*** Opening INFORMATION PROVIDED ***
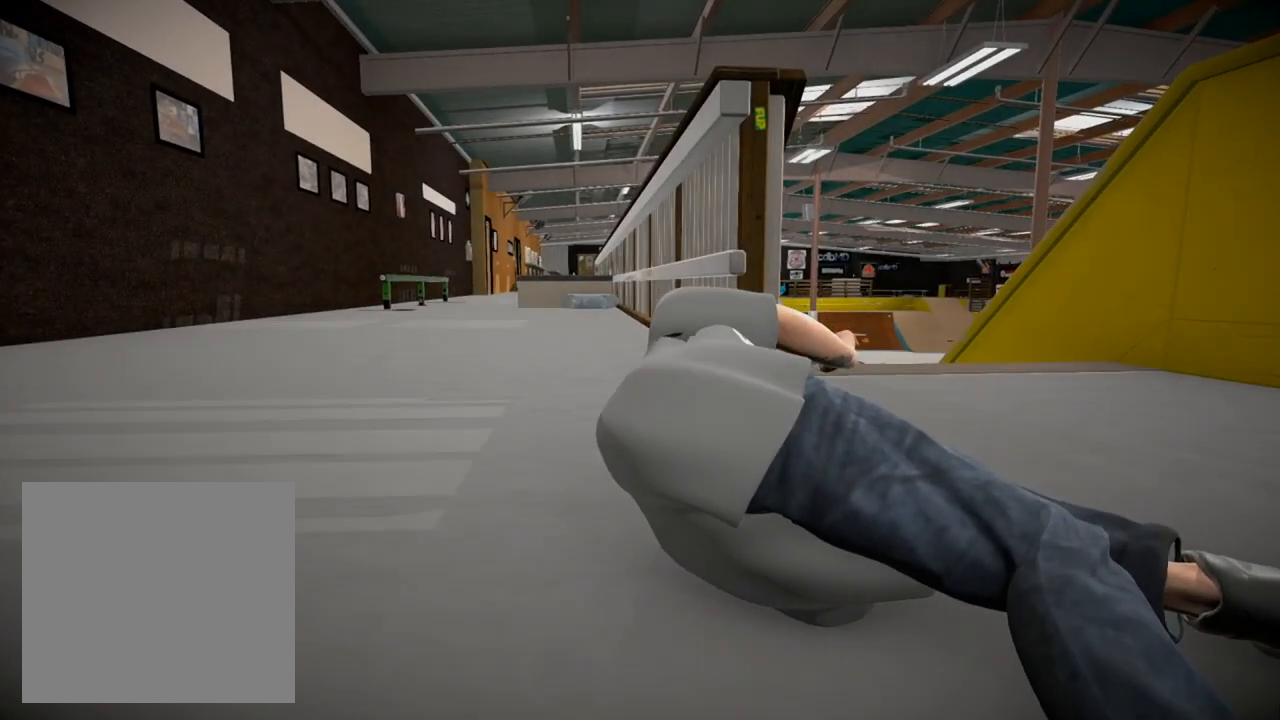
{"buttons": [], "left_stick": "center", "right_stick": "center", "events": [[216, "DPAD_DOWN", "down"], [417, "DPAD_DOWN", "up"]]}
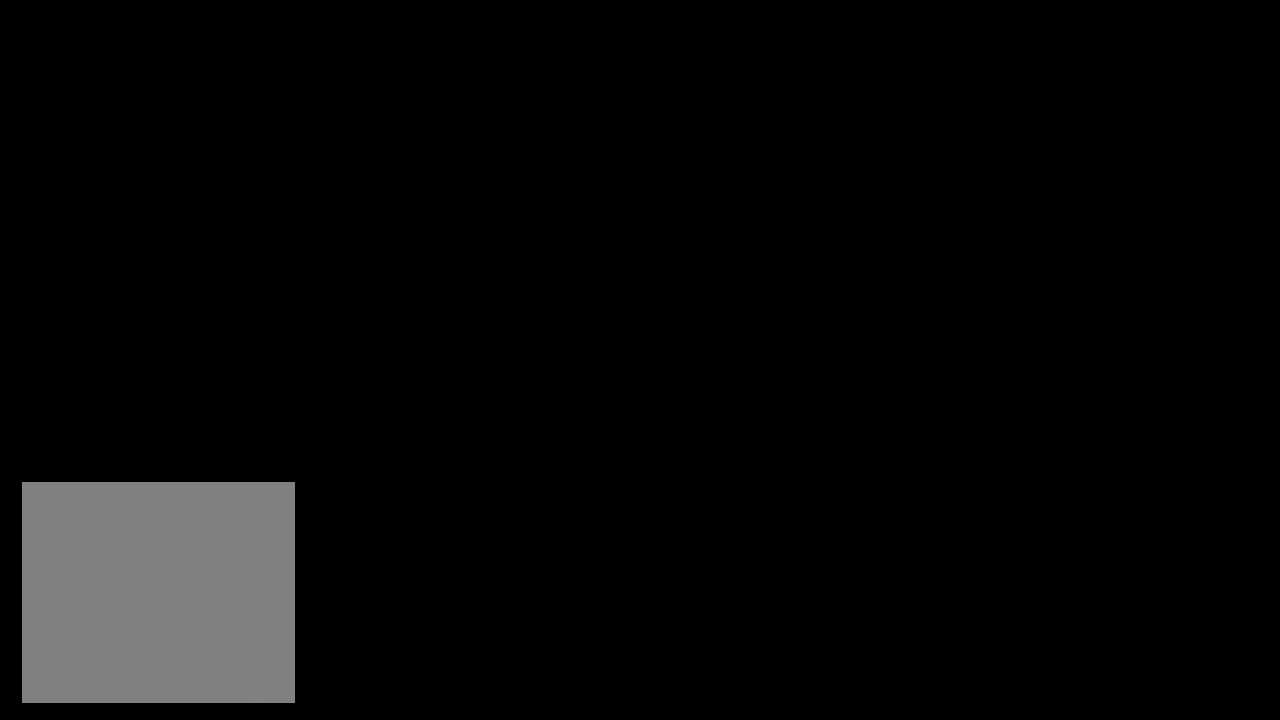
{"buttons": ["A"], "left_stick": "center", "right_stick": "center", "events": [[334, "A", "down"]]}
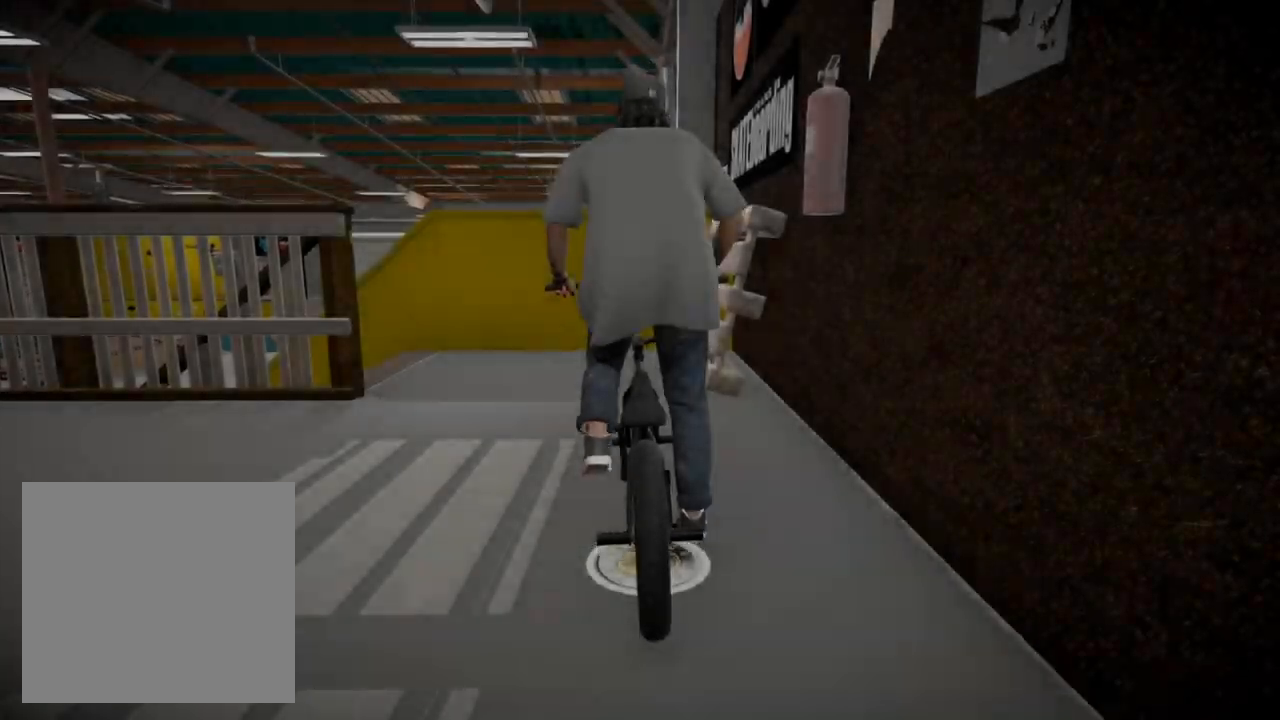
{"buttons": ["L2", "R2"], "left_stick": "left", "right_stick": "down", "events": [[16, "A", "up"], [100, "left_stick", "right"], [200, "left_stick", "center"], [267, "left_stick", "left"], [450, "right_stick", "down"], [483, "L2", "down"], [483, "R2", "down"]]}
*** Closing INFORMATION PROVIDED ***
▶ _DIRECTIONS_
Output each of the lines above exactly, apart from the images.

▶ _EXPECTED OUTPUT_
{"buttons": [], "left_stick": "center", "right_stick": "center", "events": [[216, "DPAD_DOWN", "down"], [417, "DPAD_DOWN", "up"]]}
{"buttons": ["A"], "left_stick": "center", "right_stick": "center", "events": [[334, "A", "down"]]}
{"buttons": ["L2", "R2"], "left_stick": "left", "right_stick": "down", "events": [[16, "A", "up"], [100, "left_stick", "right"], [200, "left_stick", "center"], [267, "left_stick", "left"], [450, "right_stick", "down"], [483, "L2", "down"], [483, "R2", "down"]]}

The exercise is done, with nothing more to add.